# Activity
Report every line of the records that includes the word "down".

# Given entries

|---|

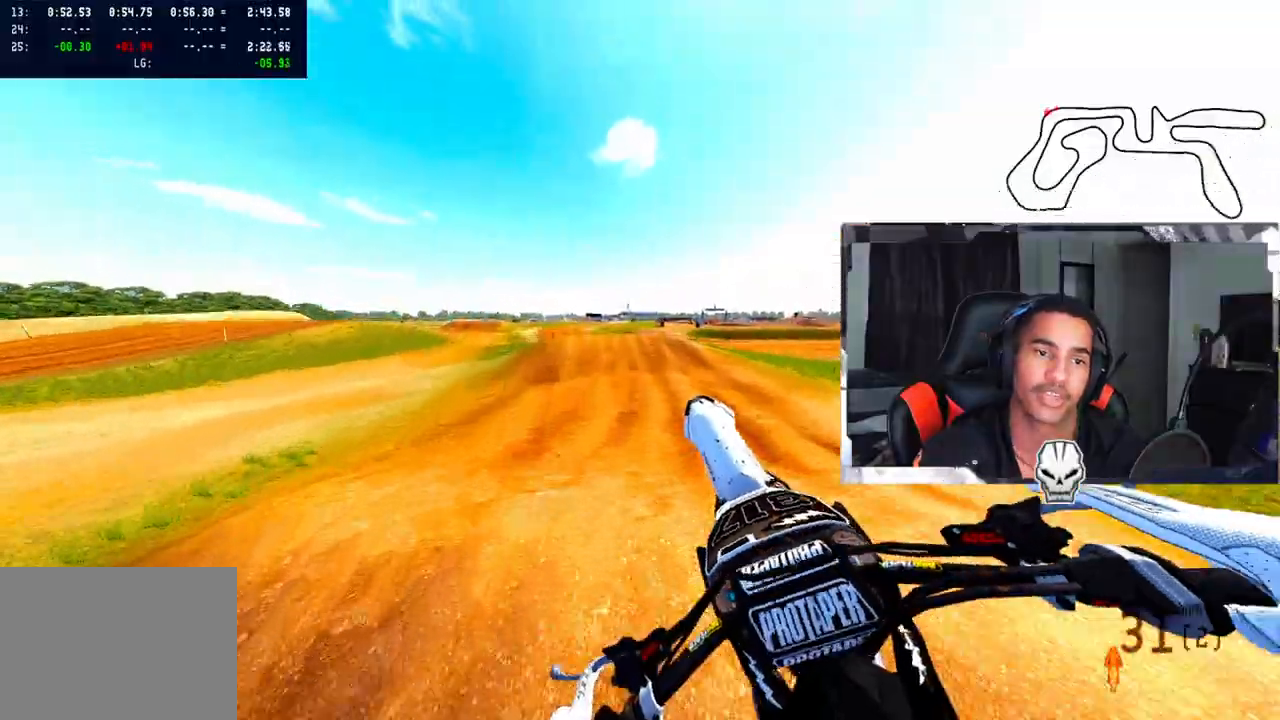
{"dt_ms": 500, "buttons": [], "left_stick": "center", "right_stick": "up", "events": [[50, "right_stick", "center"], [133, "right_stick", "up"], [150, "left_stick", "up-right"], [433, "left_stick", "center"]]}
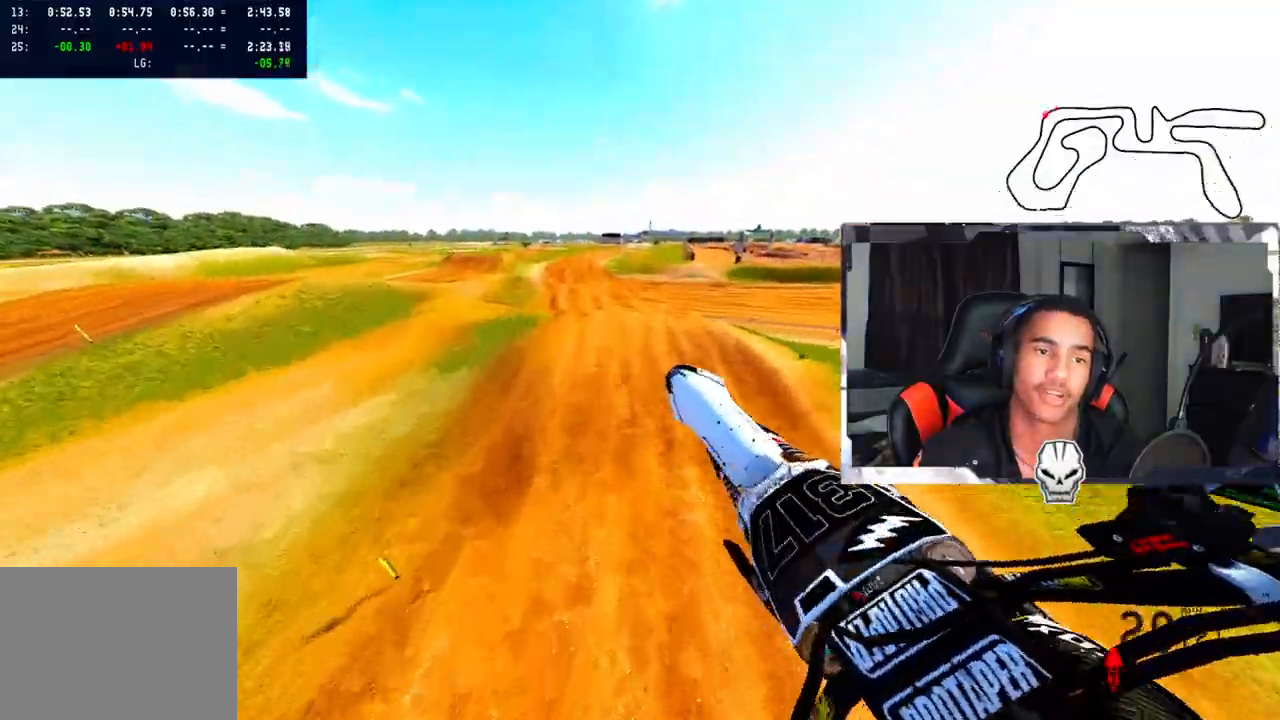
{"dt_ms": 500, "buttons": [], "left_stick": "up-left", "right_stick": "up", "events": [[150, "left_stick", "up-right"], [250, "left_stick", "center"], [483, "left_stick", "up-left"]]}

|---|

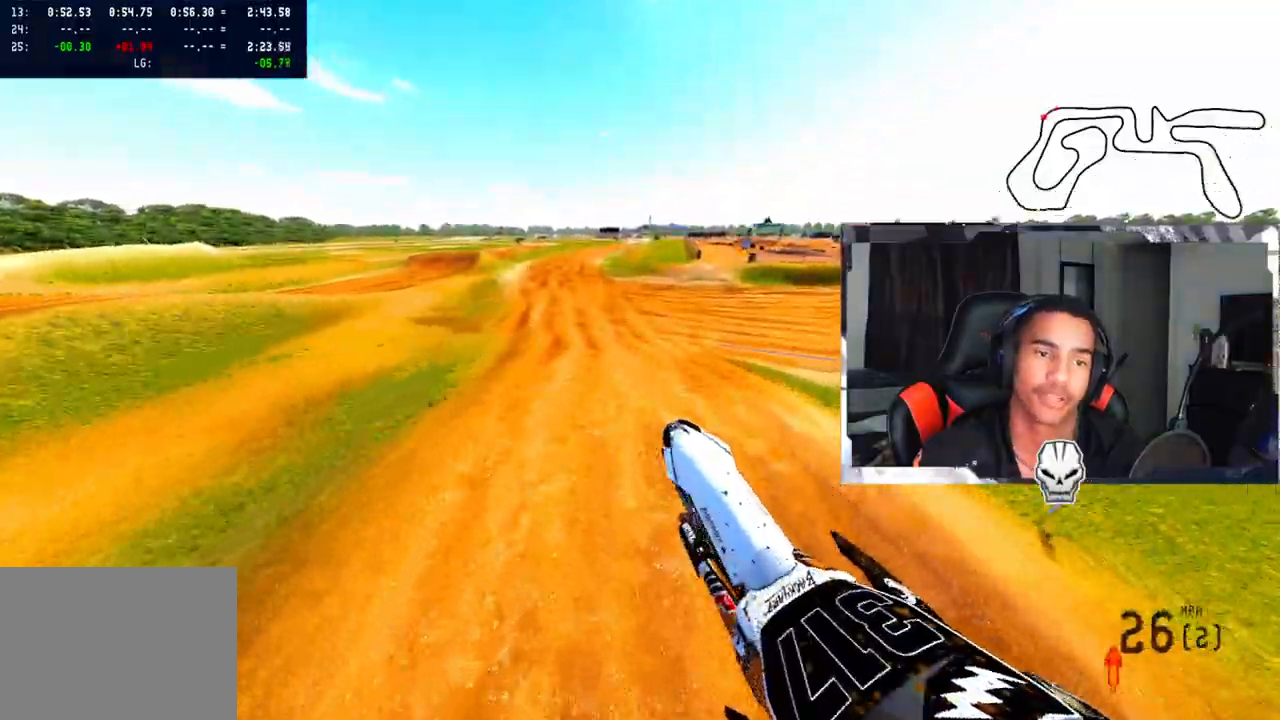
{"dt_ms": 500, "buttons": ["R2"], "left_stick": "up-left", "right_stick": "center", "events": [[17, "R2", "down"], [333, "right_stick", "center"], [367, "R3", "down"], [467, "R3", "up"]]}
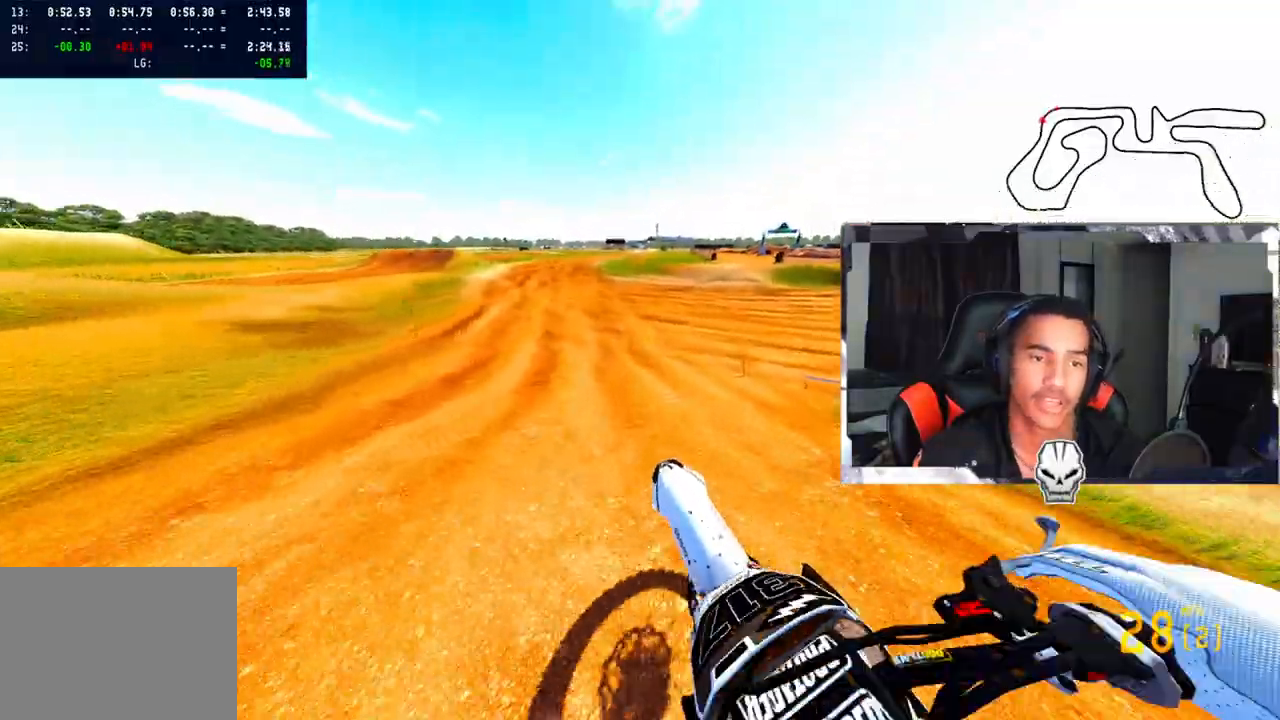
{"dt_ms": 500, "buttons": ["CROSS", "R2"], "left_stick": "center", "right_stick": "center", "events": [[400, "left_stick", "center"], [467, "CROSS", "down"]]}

|---|

# Output below
{"dt_ms": 500, "buttons": ["R2"], "left_stick": "up-left", "right_stick": "center", "events": [[17, "R2", "down"], [333, "right_stick", "center"], [367, "R3", "down"], [467, "R3", "up"]]}
{"dt_ms": 500, "buttons": ["CROSS", "R2"], "left_stick": "center", "right_stick": "center", "events": [[400, "left_stick", "center"], [467, "CROSS", "down"]]}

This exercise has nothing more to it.